Jakarta (ANTARA News) - Kondisi perekonomian global yang belum membaik harus diantisipasi dampaknya ke perekonomian nasional antara lain dengan menerbitkan protokol krisis ekonomi yang terintegrasi antara Pemerintah dengan lembaga-lembaga lainnya.

Direktur Riset Ekonomi dan Kebijakan Moneter Bank Indonesia Perry Warjiyo mengatakan di Jakarta, Senin, protokol untuk menghadapi krisis ekonomi sudah ada di BI, Kemenkeu dan Lembaga Penjamin Simpanan (LPS), namun belum terintegrasi.

"Protokol manajemen krisis sudah ada di BI, Kemenkeu dan LPS, tetapi belum ada yang terintegrasi, belum ada protokol krisis di tingkat nasional," kata Perry.

Dikatakan, protokol krisis tingkat nasional itu diperlukan sebagai antisipasi menghadapi krisis di Amerika Serikat dan Eropa yang diperkirakan akan semakin memburuk di tahun-tahun mendatang.

"Sampai saat ini dampaknya ke ekonomi kita memang belum terlalu terasa tetapi bisa saja berkembang ke arah yang tidak menyenangkan, meski kita tidak bisa menebak seberapa parah," kata Perry.

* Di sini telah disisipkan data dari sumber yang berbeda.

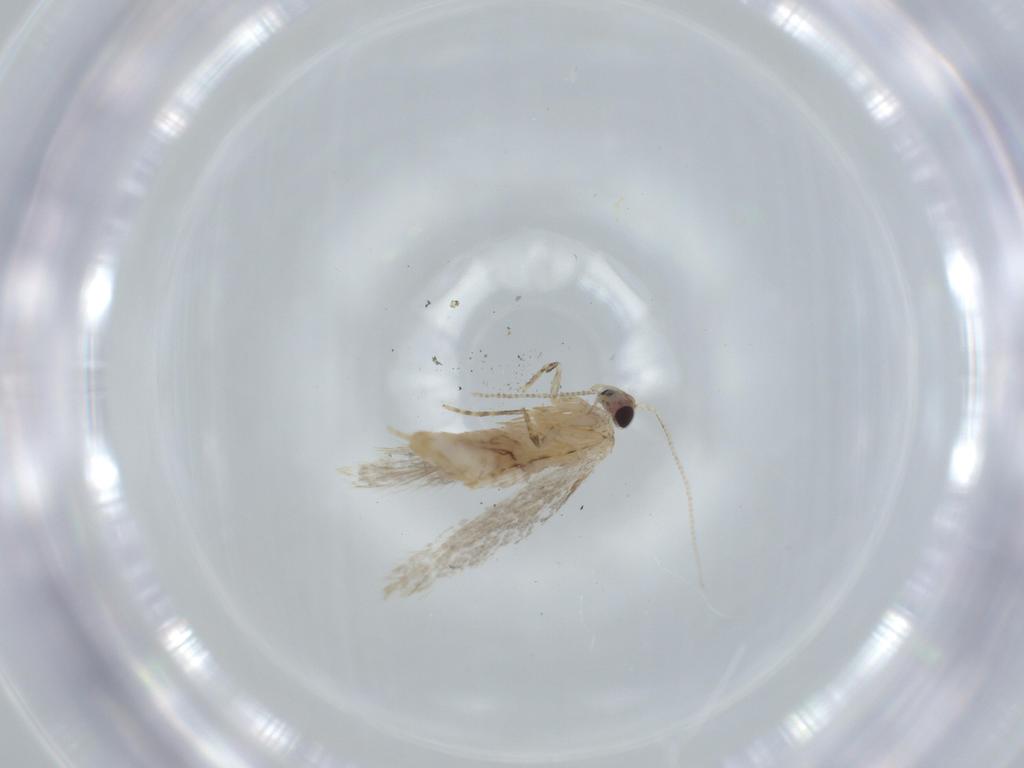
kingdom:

Menurutnya, dampak dari krisis global ini akan terlihat dari penurunan pertumbuhan ekonomi dunia yang pada tahun ini hanya akan tumbuh 4,1 persen, karena volume perdagangan dan harga komoditas akan menurun.

Sementara untuk tahun depan pertumbuhan ekonomi dunia diperkirakan akan menurun dari perkiraan 4,5 persen menjadi 4,0 persen dengan bertambah luasnya dampak krisis ekonomi.

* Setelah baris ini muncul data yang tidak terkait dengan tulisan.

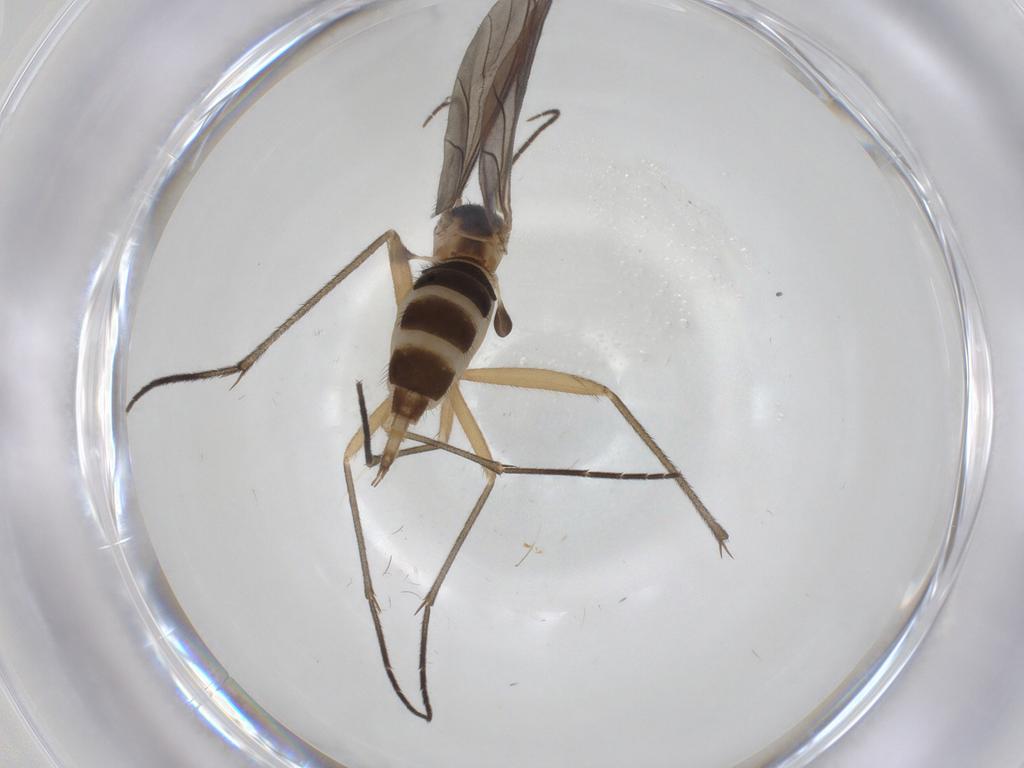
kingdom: Animalia
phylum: Arthropoda
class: Insecta
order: Diptera
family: Sciaridae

"Dengan pertumbuhan ekonomi dunia yang diprediksi hanya 4 persen itu maka pertumbuhan nasional menurut BI hanya akan tumbuh 6,5 persen dari asumsi Pemerintah 6,7 persen," katanya.

Dengan dampak pada pertumbuhan ekonomi itu, Perry menyatakan BI sudah bersiap untuk melakukan respon terhadap suku bunga, nilai tukar dan penurunan harga komoditas, karena untuk menanggulangi krisis perlu penanganan di berbagai sektor.

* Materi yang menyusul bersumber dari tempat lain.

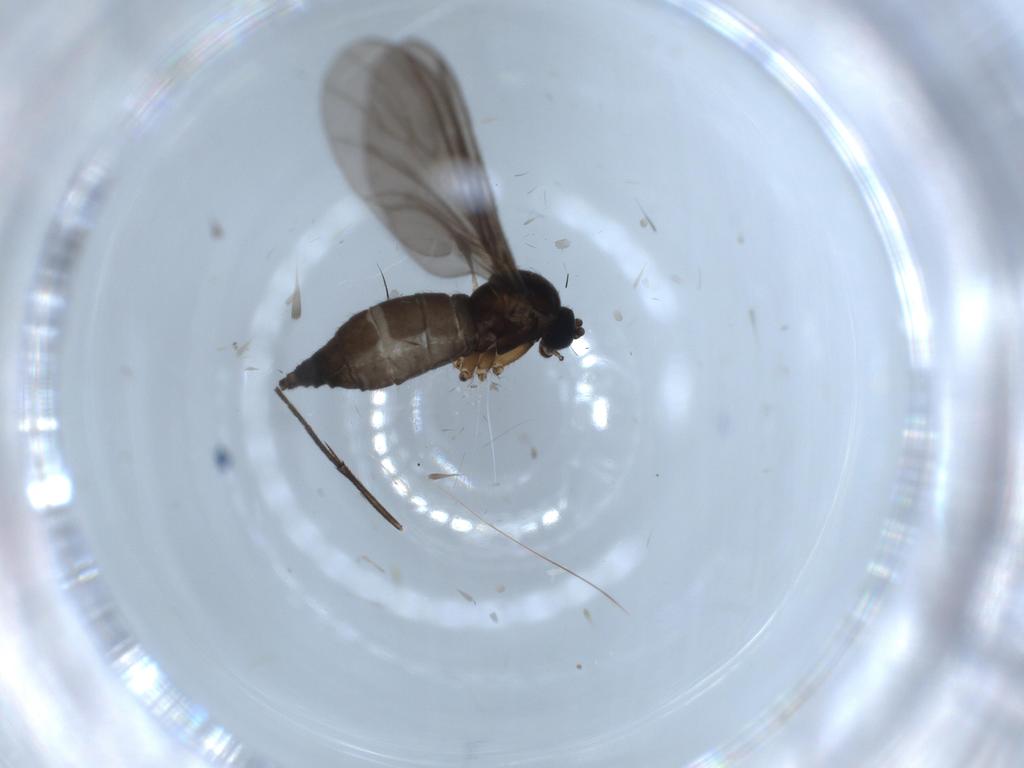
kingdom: Animalia
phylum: Arthropoda
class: Insecta
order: Diptera
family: Sciaridae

"Langkah-langkah penanganan tidak cuma moneter dan fiskal tetapi juga perlu langkah-langkah stimulus," katanya.

Dikatakan Perry, untuk menghadapi krisis ekonomi yang terjadi saat ini perlu ada reorientasi kebijakan ekonomi untuk mendorong pertumbuhan ekonomi dari dalam utamanya melalui investasi termasuk untuk mensubstitusi impor.